The new dismissals raise the number of Kashmiri Muslim employees who have been sacked to 16 since August 5, 2019. (AP)

The government of India-administered Jammu and Kashmir has sacked two academics and two officials, accusing them of involvement in “secessionist” activities.

A government statement said on Saturday activities of the sacked persons “had come to the adverse notice of law enforcement and intelligence agencies, as they have been found involved in activities prejudicial to the security interests of the state”.

Their dismissal raises the number of Kashmiri Muslim employees who have been sacked to 16 since August 5, 2019, when the Hindu nationalist Indian government scrapped the autonomous status of the Muslim-majority region.

Majid Hussain Qadri, an assistant professor of management studies at Kashmir University in Srinagar, was sacked because, according to the government, “Qadri has a long association with terror organizations including Lashkar-eTaiba.”

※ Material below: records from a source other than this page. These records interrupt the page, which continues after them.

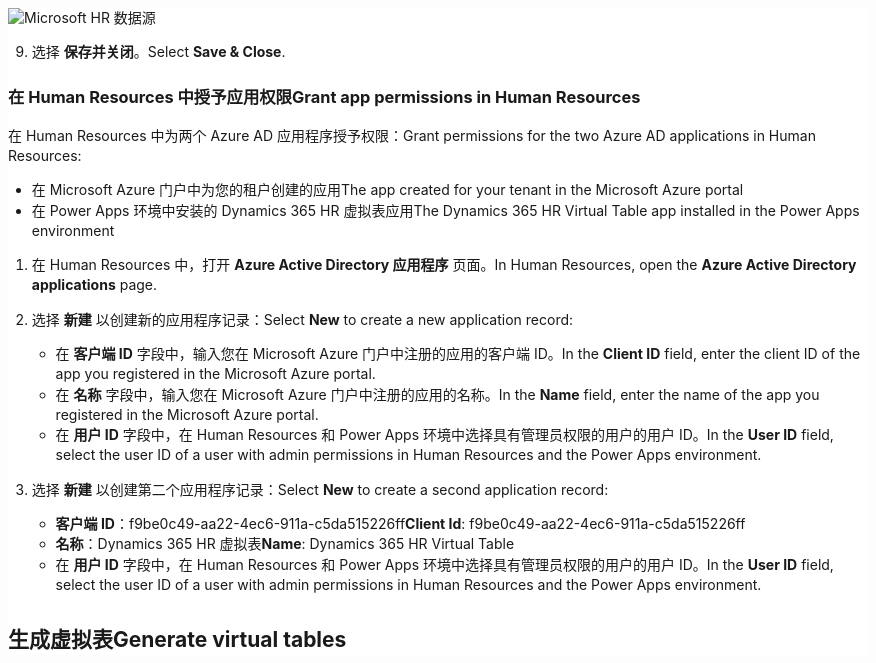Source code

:    ![Microsoft HR 数据源](./media/hr-admin-integration-virtual-entities-hr-data-source.jpg)

9. <span data-ttu-id="52dac-186">选择 **保存并关闭**。</span><span class="sxs-lookup"><span data-stu-id="52dac-186">Select **Save & Close**.</span></span>

### <a name="grant-app-permissions-in-human-resources"></a><span data-ttu-id="52dac-187">在 Human Resources 中授予应用权限</span><span class="sxs-lookup"><span data-stu-id="52dac-187">Grant app permissions in Human Resources</span></span>

<span data-ttu-id="52dac-188">在 Human Resources 中为两个 Azure AD 应用程序授予权限：</span><span class="sxs-lookup"><span data-stu-id="52dac-188">Grant permissions for the two Azure AD applications in Human Resources:</span></span>

- <span data-ttu-id="52dac-189">在 Microsoft Azure 门户中为您的租户创建的应用</span><span class="sxs-lookup"><span data-stu-id="52dac-189">The app created for your tenant in the Microsoft Azure portal</span></span>
- <span data-ttu-id="52dac-190">在 Power Apps 环境中安装的 Dynamics 365 HR 虚拟表应用</span><span class="sxs-lookup"><span data-stu-id="52dac-190">The Dynamics 365 HR Virtual Table app installed in the Power Apps environment</span></span> 

1. <span data-ttu-id="52dac-191">在 Human Resources 中，打开 **Azure Active Directory 应用程序** 页面。</span><span class="sxs-lookup"><span data-stu-id="52dac-191">In Human Resources, open the **Azure Active Directory applications** page.</span></span>

2. <span data-ttu-id="52dac-192">选择 **新建** 以创建新的应用程序记录：</span><span class="sxs-lookup"><span data-stu-id="52dac-192">Select **New** to create a new application record:</span></span>

    - <span data-ttu-id="52dac-193">在 **客户端 ID** 字段中，输入您在 Microsoft Azure 门户中注册的应用的客户端 ID。</span><span class="sxs-lookup"><span data-stu-id="52dac-193">In the **Client ID** field, enter the client ID of the app you registered in the Microsoft Azure portal.</span></span>
    - <span data-ttu-id="52dac-194">在 **名称** 字段中，输入您在 Microsoft Azure 门户中注册的应用的名称。</span><span class="sxs-lookup"><span data-stu-id="52dac-194">In the **Name** field, enter the name of the app you registered in the Microsoft Azure portal.</span></span>
    - <span data-ttu-id="52dac-195">在 **用户 ID** 字段中，在 Human Resources 和 Power Apps 环境中选择具有管理员权限的用户的用户 ID。</span><span class="sxs-lookup"><span data-stu-id="52dac-195">In the **User ID** field, select the user ID of a user with admin permissions in Human Resources and the Power Apps environment.</span></span>

3. <span data-ttu-id="52dac-196">选择 **新建** 以创建第二个应用程序记录：</span><span class="sxs-lookup"><span data-stu-id="52dac-196">Select **New** to create a second application record:</span></span>

    - <span data-ttu-id="52dac-197">**客户端 ID**：f9be0c49-aa22-4ec6-911a-c5da515226ff</span><span class="sxs-lookup"><span data-stu-id="52dac-197">**Client Id**: f9be0c49-aa22-4ec6-911a-c5da515226ff</span></span>
    - <span data-ttu-id="52dac-198">**名称**：Dynamics 365 HR 虚拟表</span><span class="sxs-lookup"><span data-stu-id="52dac-198">**Name**: Dynamics 365 HR Virtual Table</span></span>
    - <span data-ttu-id="52dac-199">在 **用户 ID** 字段中，在 Human Resources 和 Power Apps 环境中选择具有管理员权限的用户的用户 ID。</span><span class="sxs-lookup"><span data-stu-id="52dac-199">In the **User ID** field, select the user ID of a user with admin permissions in Human Resources and the Power Apps environment.</span></span>

## <a name="generate-virtual-tables"></a><span data-ttu-id="52dac-200">生成虚拟表</span><span class="sxs-lookup"><span data-stu-id="52dac-200">Generate virtual tables</span></span>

Qadri had been jailed in June 2004 under the Public Safety Act, a controversial preventive detention law.

Muheet Ahmad Bhat, a scientist in the computer sciences department at the Entrepreneurship Development Institute, was fired for, what the statement said, “propagating secessionist-terrorist agenda in the University of Kashmir by radicalizing the students for advancing the program and agenda of Pakistan and its proxies.”